_Problems and tasks_:
**a.** Reproduce, word for word, the passage of the article on Mary Odem's book starting at "Contemporary campaigns to" and ending at "the younger generations.".
**b.** In the article on Mary Odem's book, which contemporary campaigns does the opening sentence name? List each of them.
**c.** Write what comes next in the article on Mary Odem's book, beginning after its final sentence.

Odem's book recalls efforts to control young women's sexuality

Contemporary campaigns to save the traditional family, to reform television programming or to revive religious values must certainly be recognized for their effects on American culture and society. Indeed, future historians might look back at our age to recount the influence of such movements. But historian Mary Odem reveals in her new book, Delinquent Daughters: Protecting and Policing Adolescent Female Sexuality in the United States, 1885-1920, that such movements are not new to American history, nor do they often achieve the goals they might claim. Odem, assistant professor of history and women's studies, has written a detailed exploration of the moral reform and social purity campaigns of the late 19th and early 20th century that sought to control the emerging female sexuality of the younger generations.

While Odem's research explores these campaigns from a national perspective, she provides a detailed analysis of court records from 1910-1920 in Alameda and Los Angeles counties in California. The analysis reveals that the middle class reformers who were mainly white women often achieved contradictory results from their reform efforts. From an examination of the campaign to raise the age of consent in statutory rape laws and the campaign to create more official positions for women in the juvenile justice system, Odem presents the paradoxes of the reform movements--measures that espoused protection for working class girls most often resulted in harsh and discriminatory treatment against the girls.

The book, while still in manuscript form, received the President's Book Award from the Social Science History Association for a meritorious work by a beginning scholar. Daughters is grounded in Odem's thorough reading of court records, often offering an intimate look at working class women whose lives traditionally have been difficult to document. Odem explained the difficulty of tracking the lives of working class women who typically didn't leave many personal records, unlike upper and middle class women, who often documented their lives in letters and diaries. Through the court records, Odem feels that she found an important resource for understanding the lives of these women. "I can hear their voices," she said.

_The data_:
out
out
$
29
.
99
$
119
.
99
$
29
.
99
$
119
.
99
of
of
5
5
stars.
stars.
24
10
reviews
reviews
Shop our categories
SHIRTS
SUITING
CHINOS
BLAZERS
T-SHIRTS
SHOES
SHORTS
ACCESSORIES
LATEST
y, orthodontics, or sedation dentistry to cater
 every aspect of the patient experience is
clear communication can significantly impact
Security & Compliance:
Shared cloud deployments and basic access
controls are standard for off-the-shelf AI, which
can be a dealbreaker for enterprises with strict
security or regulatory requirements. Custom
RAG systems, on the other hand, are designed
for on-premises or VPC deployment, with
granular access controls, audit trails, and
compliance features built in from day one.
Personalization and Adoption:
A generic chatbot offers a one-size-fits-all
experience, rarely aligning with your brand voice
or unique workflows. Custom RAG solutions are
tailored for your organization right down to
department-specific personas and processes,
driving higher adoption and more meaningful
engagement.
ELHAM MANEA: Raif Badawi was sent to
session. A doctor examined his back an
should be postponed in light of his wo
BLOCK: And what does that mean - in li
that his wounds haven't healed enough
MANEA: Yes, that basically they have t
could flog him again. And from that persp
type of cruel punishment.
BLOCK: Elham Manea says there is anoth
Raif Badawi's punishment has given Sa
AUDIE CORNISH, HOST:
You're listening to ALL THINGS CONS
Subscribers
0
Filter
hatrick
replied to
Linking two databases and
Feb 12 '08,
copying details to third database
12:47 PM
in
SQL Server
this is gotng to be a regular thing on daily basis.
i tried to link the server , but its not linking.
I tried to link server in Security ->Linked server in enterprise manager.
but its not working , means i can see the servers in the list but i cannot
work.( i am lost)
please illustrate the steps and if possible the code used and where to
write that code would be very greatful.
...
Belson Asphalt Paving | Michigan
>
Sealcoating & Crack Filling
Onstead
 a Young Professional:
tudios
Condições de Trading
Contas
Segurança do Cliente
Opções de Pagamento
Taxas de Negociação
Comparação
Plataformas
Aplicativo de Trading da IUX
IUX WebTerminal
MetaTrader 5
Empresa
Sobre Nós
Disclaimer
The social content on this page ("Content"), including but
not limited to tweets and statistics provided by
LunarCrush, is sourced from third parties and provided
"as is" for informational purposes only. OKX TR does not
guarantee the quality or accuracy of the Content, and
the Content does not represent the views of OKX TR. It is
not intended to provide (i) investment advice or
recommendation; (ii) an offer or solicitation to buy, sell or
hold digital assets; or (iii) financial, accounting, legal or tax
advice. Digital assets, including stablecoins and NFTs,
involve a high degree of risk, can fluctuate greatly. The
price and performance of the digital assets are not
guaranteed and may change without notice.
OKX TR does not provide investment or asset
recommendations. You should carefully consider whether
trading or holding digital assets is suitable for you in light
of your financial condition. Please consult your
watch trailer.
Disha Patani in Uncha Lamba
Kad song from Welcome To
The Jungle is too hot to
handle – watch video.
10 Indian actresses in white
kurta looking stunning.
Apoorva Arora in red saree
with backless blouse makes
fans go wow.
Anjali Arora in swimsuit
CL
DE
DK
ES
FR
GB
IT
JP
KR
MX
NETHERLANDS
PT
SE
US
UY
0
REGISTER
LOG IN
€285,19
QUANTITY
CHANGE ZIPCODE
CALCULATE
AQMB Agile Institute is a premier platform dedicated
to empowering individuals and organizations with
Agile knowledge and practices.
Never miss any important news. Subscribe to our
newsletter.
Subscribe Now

_Answers per task_:
**a.**
Contemporary campaigns to save the traditional family, to reform television programming or to revive religious values must certainly be recognized for their effects on American culture and society. Indeed, future historians might look back at our age to recount the influence of such movements. But historian Mary Odem reveals in her new book, Delinquent Daughters: Protecting and Policing Adolescent Female Sexuality in the United States, 1885-1920, that such movements are not new to American history, nor do they often achieve the goals they might claim. Odem, assistant professor of history and women's studies, has written a detailed exploration of the moral reform and social purity campaigns of the late 19th and early 20th century that sought to control the emerging female sexuality of the younger generations.

**b.**
- Campaigns to save the traditional family
- Campaigns to reform television programming
- Campaigns to revive religious values

**c.**
Odem analyzes statutory rape prosecutions in Alameda County Superior Court for the decade 1910-1920 (112 cases); and prosecutions for statutory rape in the Los Angeles Juvenile Court for the years 1910 (eight cases) and 1920 (23 cases). These records include a summary of the legal proceedings of each case and verbatim trial transcripts from the preliminary hearings in the lower courts. Odem also looked at the case files of delinquent girls from the Los Angeles County Juvenile Court for the years 1910 (96 cases) and 1920 (220 cases) and a sampling of case files on delinquent boys.

Historians traditionally have explored medical literature, medical journals and diaries when seeking out notes on sexual behavior and attitudes about sexuality. Odem pointed out the difference of reading legal case records compared to reading a personal diary. "These girls were entering a system of authority and, in several cases, of domination. You have to keep those relations of power in mind when reading them."

The campaigns of the late 19th and 20th century are often read by historians as reactionary and repressive, Odem noted. But this reading is too simplistic, she believes. "White middle class women were the primary movers in this movement, reacting to and challenging women's subordination." Through the campaign to raise the age of consent, the reformers were trying to change moral double standards and to challenge male sexual dominance. But the campaigns did not accomplish that end in many cases because the reformers did not have access to the judicial system, and the male police officers, probation officers and court officials often treated the women not as victims but as sexual outlaws, while men received more lenient treatment.

Another element of the campaign efforts that emerges in Odem's research is the issue of race. Reformers defined the sexual exploitation and domination as "white slavery," because the movement particularly focused on white working class girls. "The implication was that African American women didn't deserve the same attention," Odem said.

At the turn of the century, the Los Angeles and Oakland areas were rapidly changing urban centers, and many immigrant families were encountering a very different social life than they had known. Daughters who previously worked on the family farm were now in department stores, factories and offices, and had access for the first time to men their families didn't know. There were also new forms of social life and entertainment appearing in the major American cities. Heterosocial mixing was new for these families and made many working class parents nervous. All of these new cultural phenomena were upsetting the traditional roles of young women, and this new autonomy for the daughters threatened traditional parental control.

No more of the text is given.